Sans Faceted Etvu 9 is a bold, wide, low contrast, italic, normal x-height font visually similar to 'Refinery' by Kimmy Design and 'Sweet Square' by Sweet (names referenced only for comparison).
Keywords: headlines, posters, sports branding, tech packaging, gaming ui, futuristic, technical, sporty, aggressive, industrial, speed cue, tech aesthetic, impact display, geometric consistency, industrial tone, faceted, angular, octagonal, oblique, chamfered.
A heavy, oblique sans with sharply faceted construction: curves are consistently replaced by planar cuts and chamfered corners, producing octagonal counters in rounded forms like O and 0. Strokes are uniform and low-contrast, with a forward-leaning stance and compact joins that emphasize speed and direction. Proportions are broad with squared-off terminals and a slightly mechanical rhythm; diagonals (A, V, W, X, Y, Z) are crisp and prominent, while bowls and apertures are kept tight and geometric. Numerals echo the same faceted logic, with angular turns and flattened arcs for a cohesive, engineered texture.
Best suited to headlines, posters, and branding where its angular, fast aesthetic can lead the visual identity. It also fits product packaging, esports and gaming interfaces, and tech-forward graphics that benefit from a hard, geometric voice. For longer passages, it will be most effective when given generous size and spacing to preserve clarity amid the dense, faceted forms.

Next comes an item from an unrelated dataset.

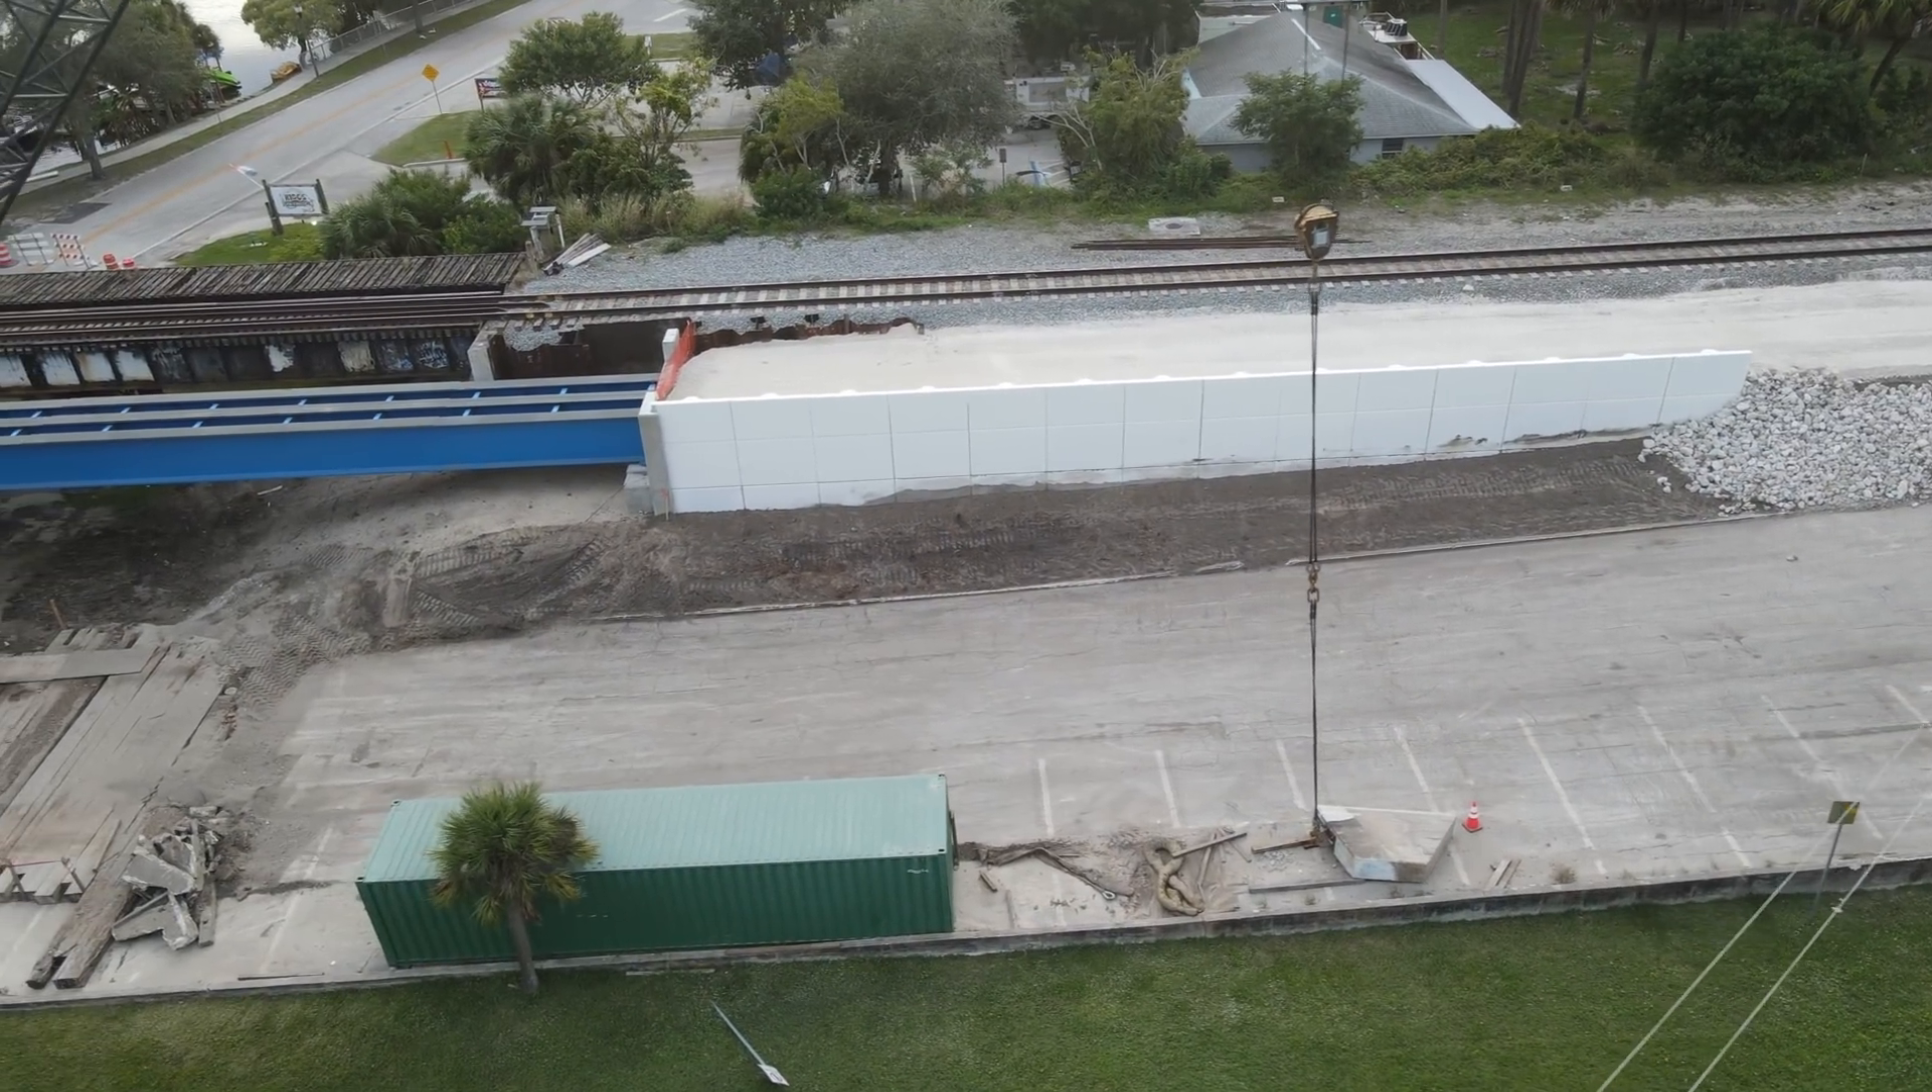Past the bridge, a retaining wall has been installed and subroadbed has been laid in preparation for the second track.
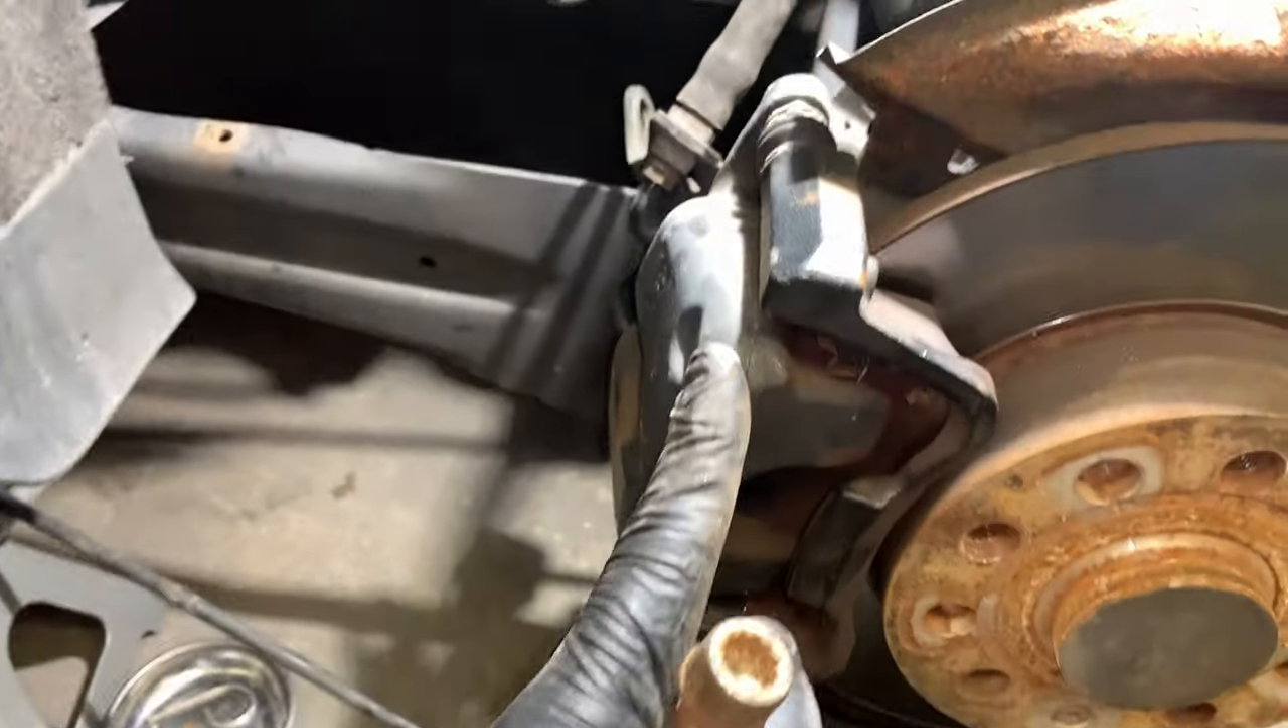We haven't removed the caliper just yet.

The overall tone is modern and high-energy, conveying a techno and motorsport feel through its aggressive angles and forward motion. The faceting adds a hard-edged, machined character that reads as tactical, digital, and performance-oriented rather than friendly or casual.
The design appears intended to translate a geometric, machined aesthetic into an oblique sans built from facets rather than smooth curves, prioritizing speed, impact, and a cohesive techno voice across letters and numerals.
At text sizes the strong slant and angular counters create a distinctive, patterned texture that favors short bursts and display settings. The faceting is applied consistently across uppercase, lowercase, and figures, helping the font maintain a unified voice in mixed-case compositions.